- [DOCUMENT SEGMENT]:
--*--

It’s early and I’m at O’Hare in Chicago, catching a flight to New York. My dog is by my side.

 

“Oh, it’s a service dog,” says the ticket woman, clearly flustered, even a wee bit panicked. It’s possible she’s never seen a working dog. Political correctness and unfamiliarity are colliding in her head. She doesn’t know what to do.  

 

Before I can say anything the woman disappears. Poof! Its like old Scandinavian magic–someone put a spell on her and she’s vanished to the underworld. We have the power to make people go away. Right now she’s in the back room asking a supervisor what to do. “Do we have to take the dog away from the man?” “Do we charge extra for a service dog?” “Does the dog get crated like cargo?” “Does it get a seat in the cabin?” “Can the man sit anywhere or does he get a special seat?” I know all the questions being asked behind the curtain.  

 

**

 

The creature beside me is known in English as a “guide dog” and sometimes she’s called a “Seeing-Eye” dog since the first school in the United States to train dogs for the blind is “The Seeing-Eye” in New Jersey. But the technical name is guide dog.   

 

What does a guide dog do? 

 

Why is the appearance of a guide in public still so surprising?

 

 

 

 

**

 

When the woman comes back she’s all smiles. Her supervisor has assured her guide dogs fly on airplanes, that they lie at the feet of their human partners, and that no extra charge will be applied for the dog. Perhaps the supervisor also said it’s nice if you give the guide dog team a bulkhead seat–though this isn’t required. The only thing the law says is that people with disabilities cannot sit in an exit row.

--*--

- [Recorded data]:
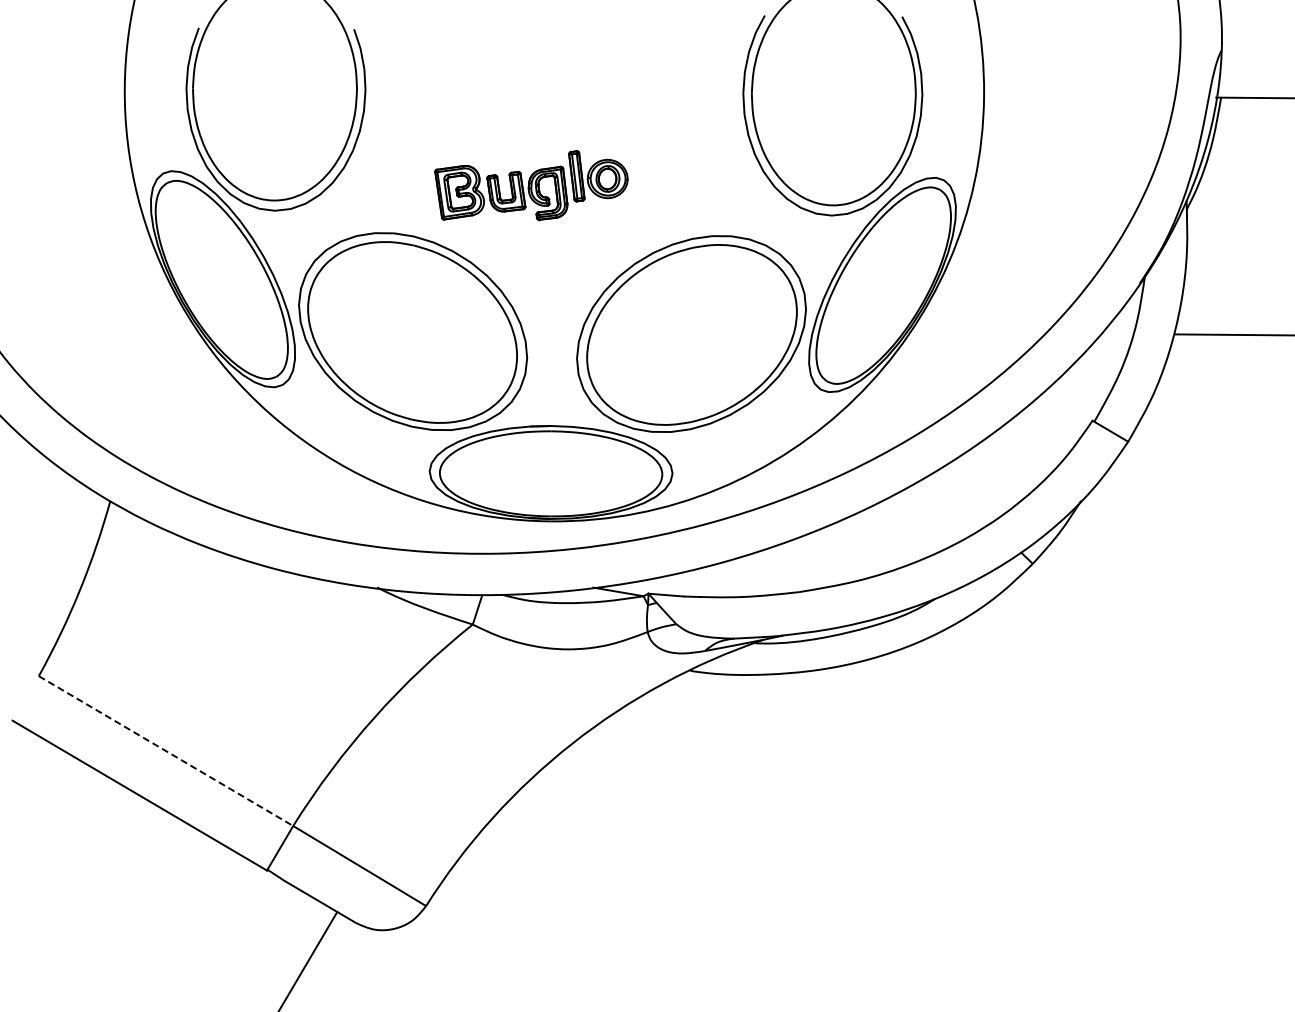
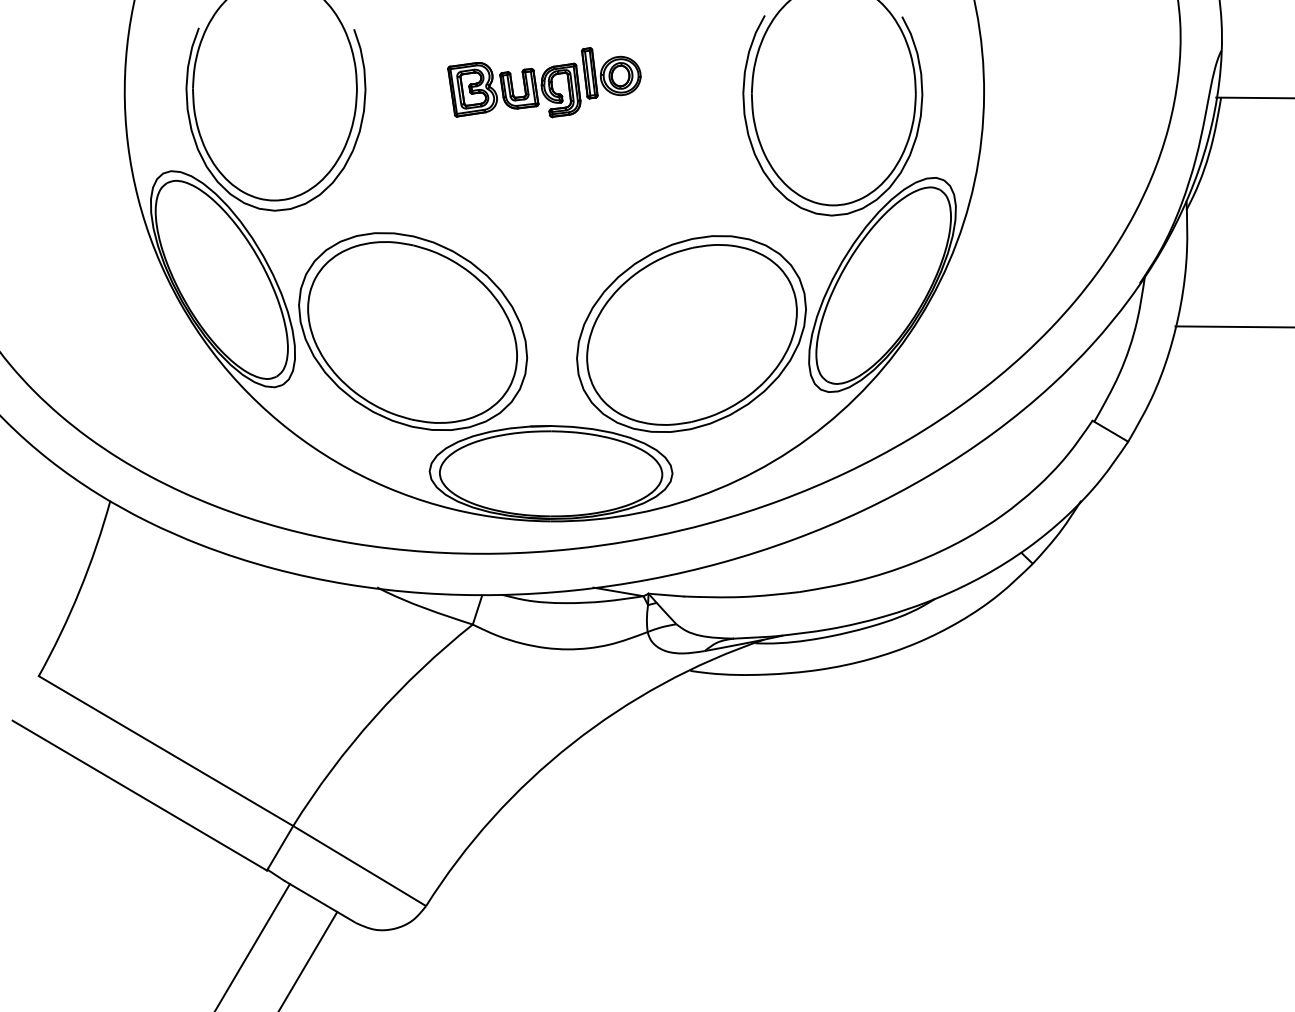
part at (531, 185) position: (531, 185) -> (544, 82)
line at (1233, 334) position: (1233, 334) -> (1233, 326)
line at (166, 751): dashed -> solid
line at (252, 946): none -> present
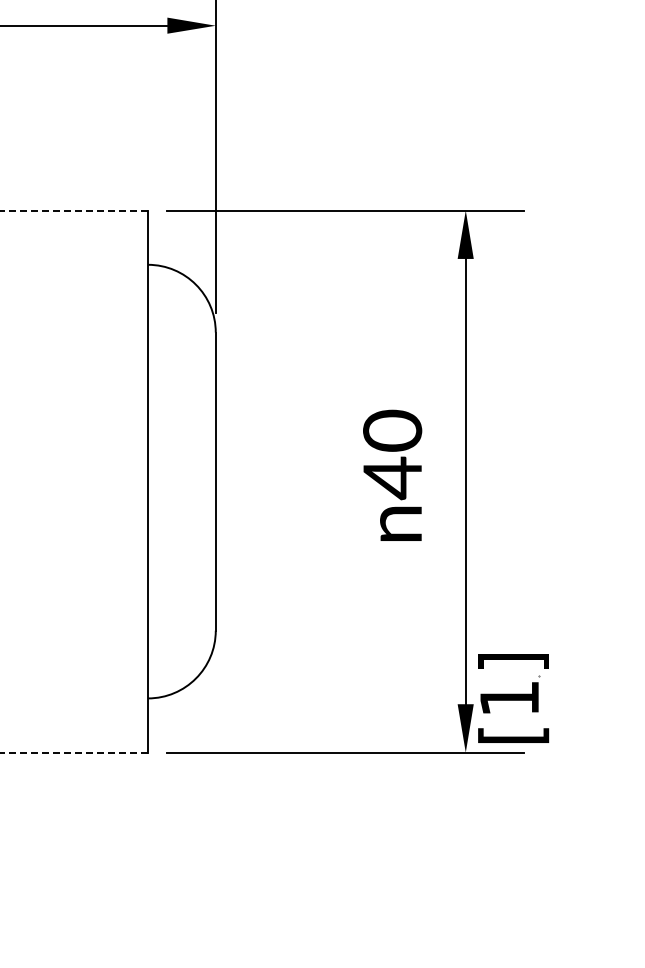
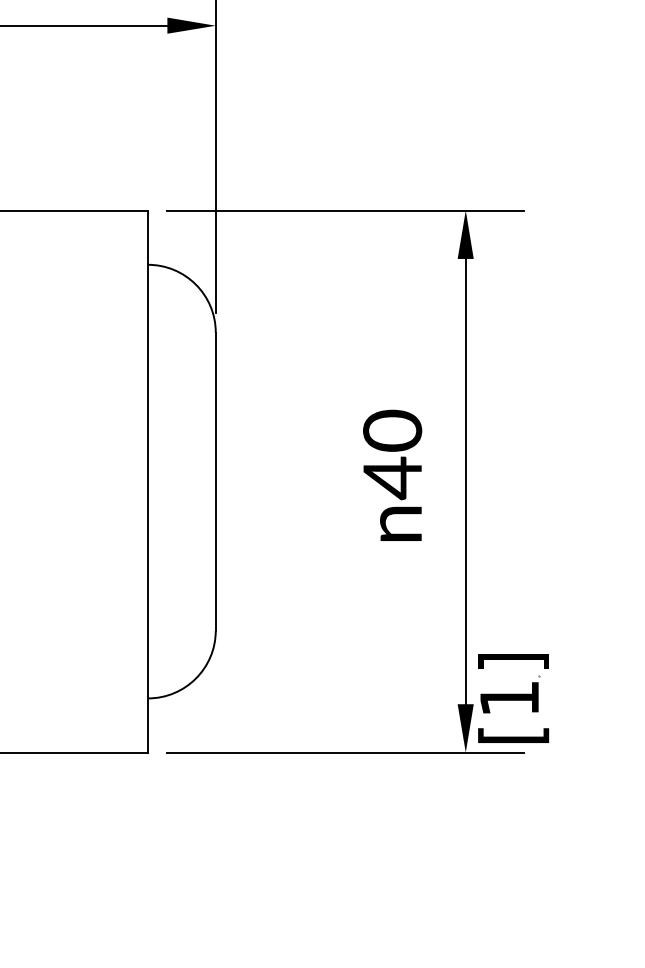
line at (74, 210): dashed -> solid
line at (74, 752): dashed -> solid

--*--

- [WHAT IS NEEDED]: List every quoted question that the guide dog account above imagines the ticket woman asking her supervisor in the back room.

- [SOLVED EXERCISE]:
- "Do we have to take the dog away from the man?"
- "Do we charge extra for a service dog?"
- "Does the dog get crated like cargo?"
- "Does it get a seat in the cabin?"
- "Can the man sit anywhere or does he get a special seat?"